I needed to quickly investigate some data and used the following pattern to do so. Using the model of an e-commerce store as example, here's what I did.
The Setup
First, setup a cube.js
defining the dbType
:
module.exports = {
dbType: 'duckdb',
}
Then, define the driverFactory
, and configure the access to the GCS bucket:
const driverFactory = async () => {
const { DuckDBDriver } = require('@cubejs-backend/duckdb-driver');
return new DuckDBDriver({
database: ':memory:',
initSql: `
INSTALL httpfs;
LOAD httpfs;
CREATE SECRET (
TYPE gcs,
KEY_ID 'YOUR_KEY_ID',
SECRET 'YOUR_SECRET_ID'
);
`,
});
}
Finally, add to initSql
the commands to setup our views and access our data:
CREATE VIEW orders AS
SELECT * FROM read_parquet('gs://tmp-bucket/orders/*.parquet');
CREATE VIEW products AS
SELECT * FROM read_parquet('gs://tmp-bucket/products/*.parquet');
CREATE VIEW line_items AS
SELECT * FROM read_parquet('gs://tmp-bucket/line_items/*.parquet');
CREATE VIEW users AS
SELECT * FROM read_parquet('gs://tmp-bucket/users/*.parquet');
CREATE VIEW inventory_transactions AS
SELECT * FROM read_parquet('gs://tmp-bucket/inventory/*.parquet');
Key Implementation Details
Views, Not Tables: I specifically used CREATE VIEW
instead of CREATE TABLE AS
to avoid loading all the data into memory. Views just store the query definition - DuckDB streams the Parquet data chunk by chunk when you actually query it. With tables, DuckDB would copy everything into its internal format, eating up memory or disk space.

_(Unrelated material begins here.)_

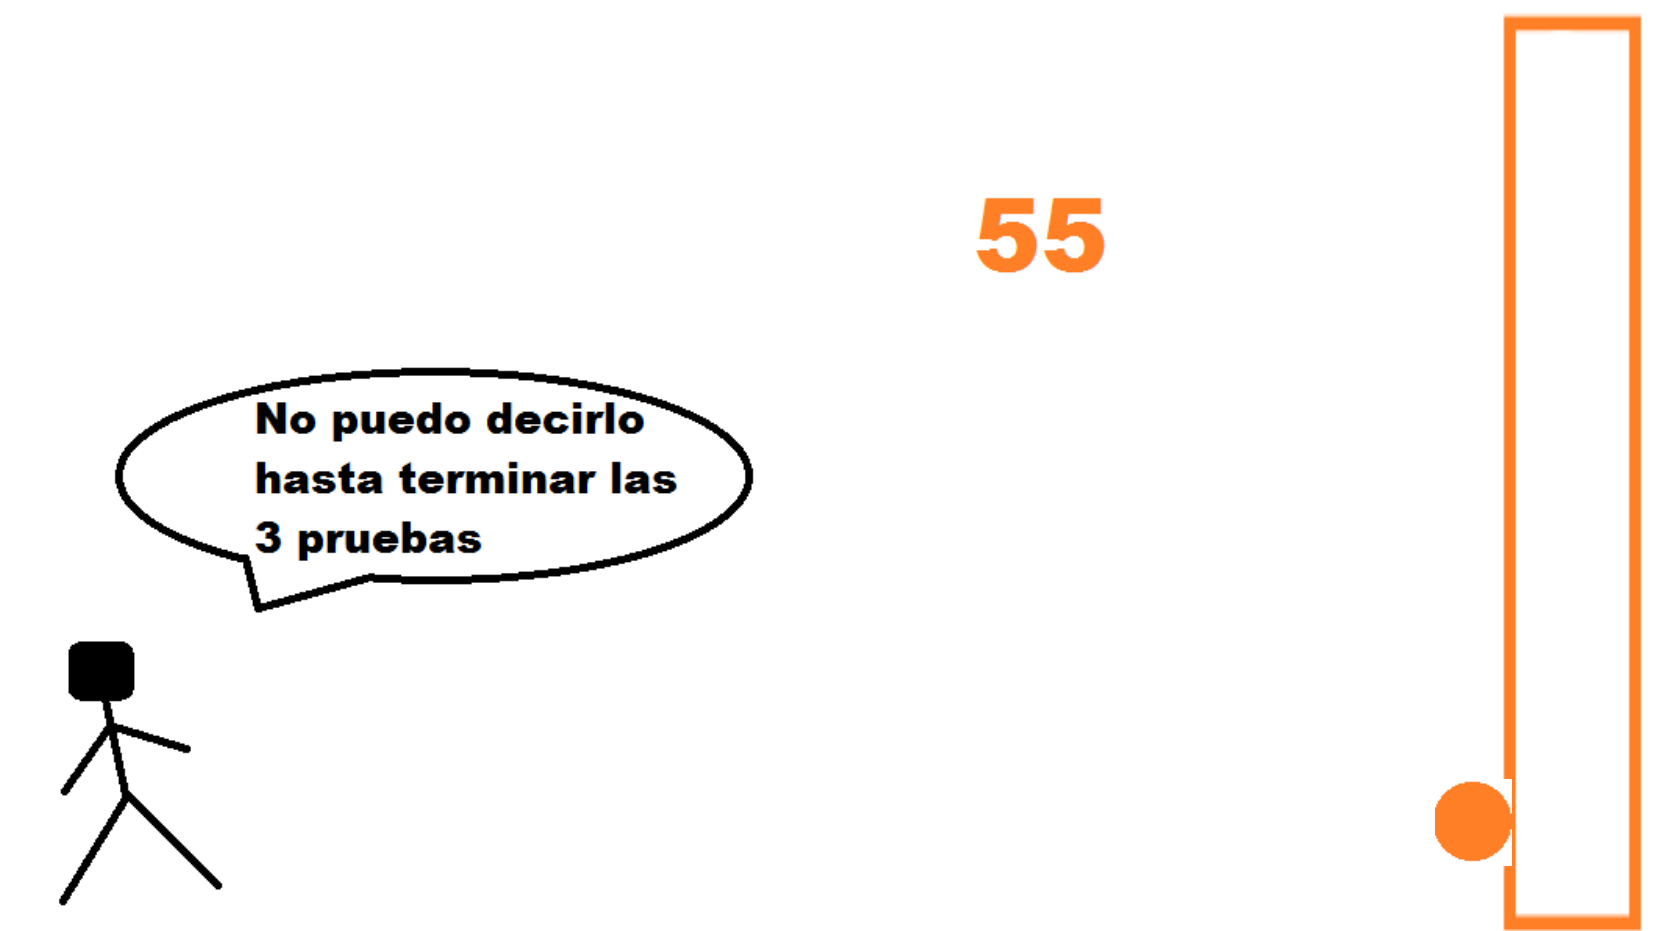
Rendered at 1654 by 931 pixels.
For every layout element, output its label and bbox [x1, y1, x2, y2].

picture [933, 129, 1148, 290]
picture [0, 354, 758, 929]
picture [1435, 0, 1654, 931]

Zero Infrastructure: The :memory:
database means no provisioning. Each Cube process gets a fresh DuckDB instance that reads directly from existing Parquet files.

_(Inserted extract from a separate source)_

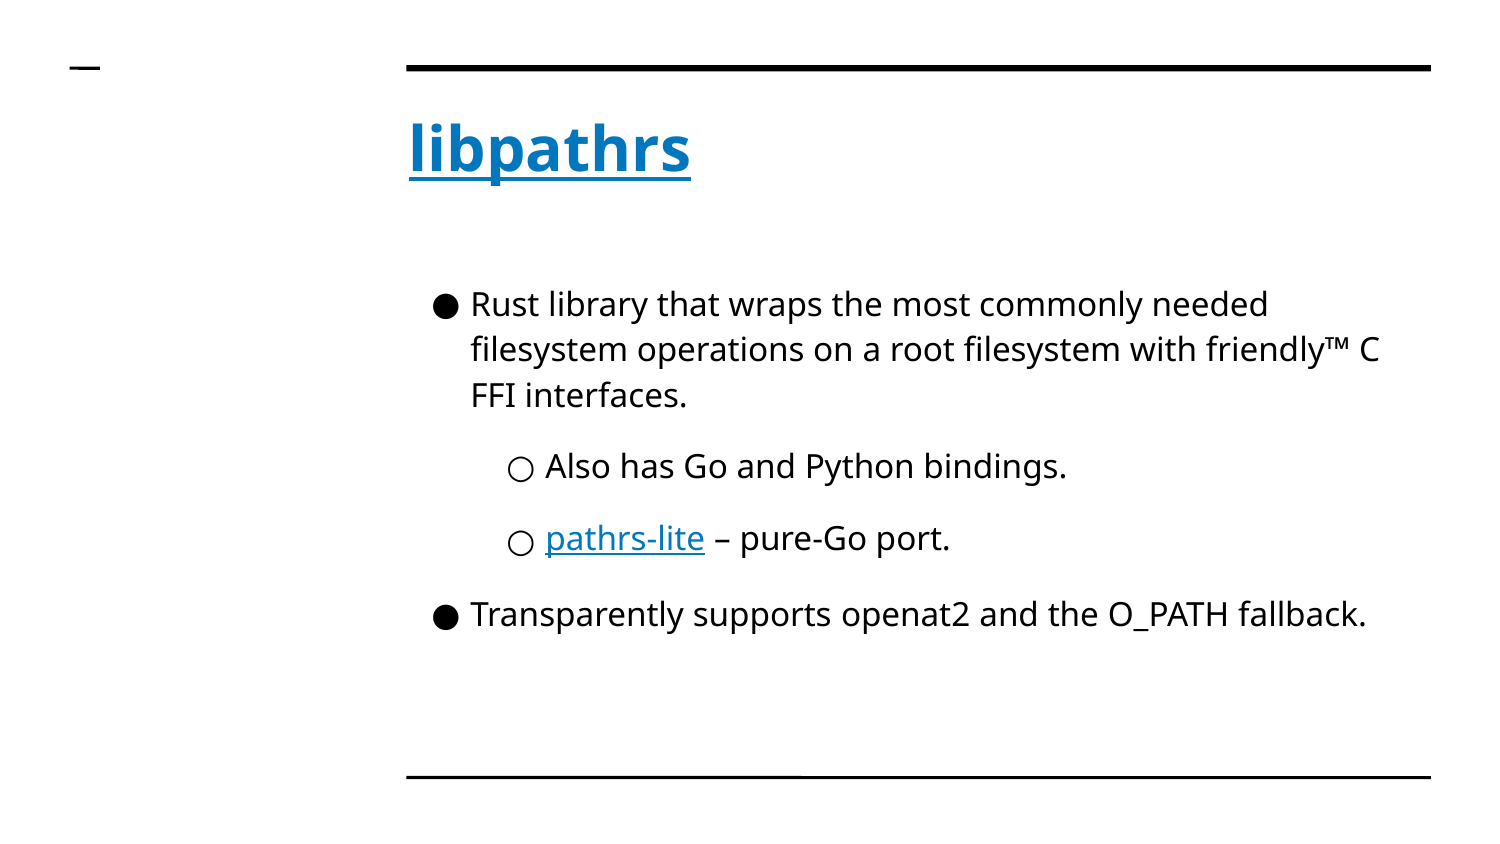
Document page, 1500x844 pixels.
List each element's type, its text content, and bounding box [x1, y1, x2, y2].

title libpathrs [393, 94, 1431, 199]
list Rust library that wraps the most commonly needed filesystem operations on a root filesystem with friendly™ C FFI interfaces. Also has Go and Python bindings. pathrs-lite – pure-Go port. Transparently supports openat2 and the O_PATH fallback. [395, 261, 1433, 755]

Direct Access: No ETL pipeline, no data loading. The read_parquet()
function streams data directly from GCS, and DuckDB's columnar engine only fetches the columns needed for each query.
Wildcard Patterns: The /*.parquet
pattern lets you treat multiple files as a single table without any preprocessing. Perfect for data that's already partitioned by date or other dimensions.
Performance Characteristics
In this example, you could run complex queries across orders, products, line items, and inventory - joining across millions of rows within seconds. What would normally require hours of data pipeline setup can be done immediately.
DuckDB's aggressive caching means the first query might take a few seconds to fetch metadata, but subsequent queries run pretty much instantly even on larger datasets.
Trade-offs
Benefits:
- Zero data movement—queries run directly against GCS files
- No infrastructure to manage
- Instant setup for ad-hoc analysis
- Reuses existing Parquet files from other processes
Drawbacks:
:memory:
means state vanishes on restart- Not suitable for production workloads
- Performance degrades on datasets larger than available RAM
Notes
This pattern works for any quick data investigation. Got Parquet files? Throw them in GCS, point Cube at them with this config, and you're analyzing data in minutes. For more permanent setups, swap :memory:
for a file path to persist the DuckDB catalog between restarts.
Your data lake is already an OLAP database. You just need DuckDB to unlock it.